Classification of cancer pathology reports: a large-scale comparative study

Stefano Martina,Leonardo Ventura,Paolo Frasconi
DOI: https://doi.org/10.1109/JBHI.2020.3005016
2020-06-30
Abstract:We report about the application of state-of-the-art deep learning techniques to the automatic and interpretable assignment of ICD-O3 topography and morphology codes to free-text cancer reports. We present results on a large dataset (more than 80 000 labeled and 1 500 000 unlabeled anonymized reports written in Italian and collected from hospitals in Tuscany over more than a decade) and with a large number of classes (134 morphological classes and 61 topographical classes). We compare alternative architectures in terms of prediction accuracy and interpretability and show that our best model achieves a multiclass accuracy of 90.3% on topography site assignment and 84.8% on morphology type assignment. We found that in this context hierarchical models are not better than flat models and that an element-wise maximum aggregator is slightly better than attentive models on site classification. Moreover, the maximum aggregator offers a way to interpret the classification process.
Machine Learning,Computation and Language,Image and Video Processing
What problem does this paper attempt to address?

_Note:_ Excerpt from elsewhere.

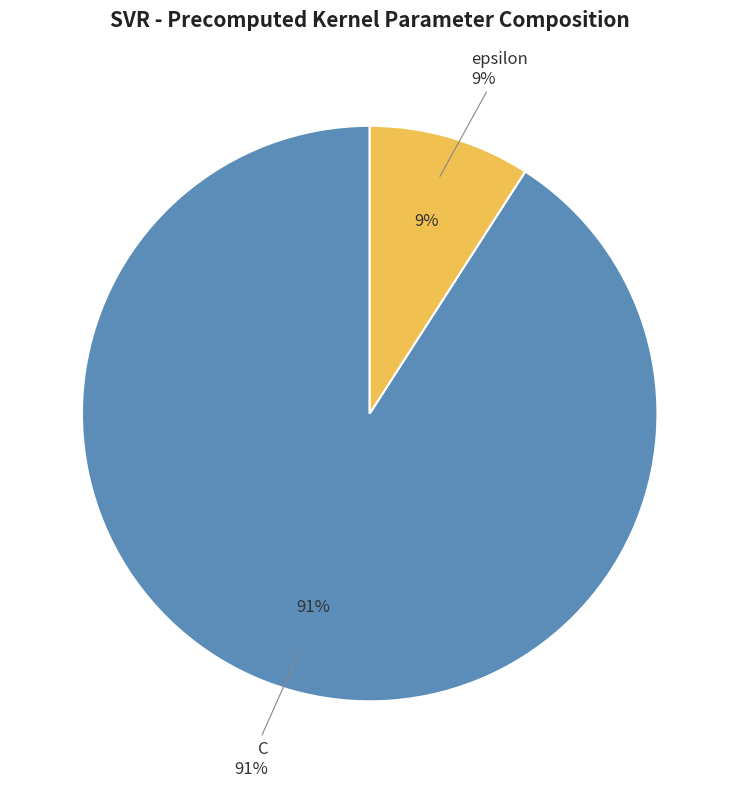

To the nearest percent, what is the combined percentage of C and epsilon?

100%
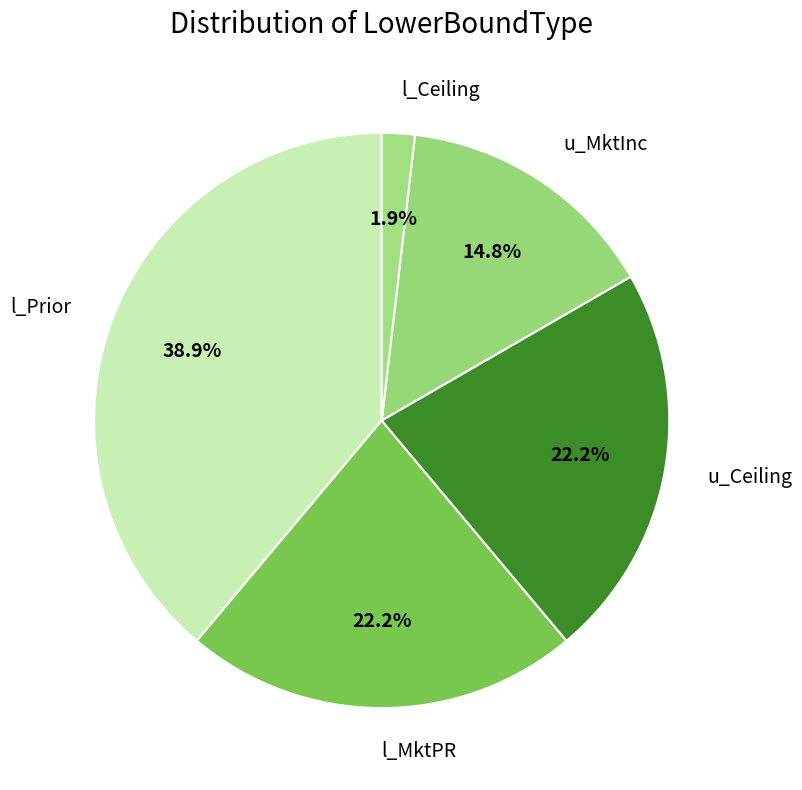

Is it true that l_Prior is 39% of the pie?

True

The problem that this paper attempts to solve is to automatically and interpretably assign ICD - O3 (International Classification of Diseases for Oncology, 3rd Edition) anatomical location and morphology codes in cancer pathology reports. Specifically, the authors applied the latest deep - learning techniques to handle this task and conducted experiments on a large number of datasets to evaluate the performance of different model architectures in terms of prediction accuracy and interpretability. These pathology reports are written in Italian, from more than ten years of data collection in Tuscan regional hospitals, containing more than 80,000 annotated reports and 1,500,000 unannotated reports. The main objectives of the paper include: 1. **Improve the level of automation**: Reduce the time and resource consumption of manual review of pathology reports through machine - learning techniques, thereby speeding up the definition of cancer cases and supporting public health decision - making. 2. **Enhance classification accuracy**: Compare the performance of different deep - learning models (such as GRU, GRU with attention mechanism, BERT, and CNN) on multi - class classification tasks, especially for the classification of anatomical locations and morphological types. 3. **Strengthen the interpretability of the model**: Explore how to improve the interpretability of model prediction results through model structure design (for example, using a max - aggregator instead of an attention mechanism) so that human experts can further review the automatic classification results. Through these studies, the paper aims to provide an effective tool that can automatically extract key information from free - text pathology reports to support cancer registration and public health surveillance work.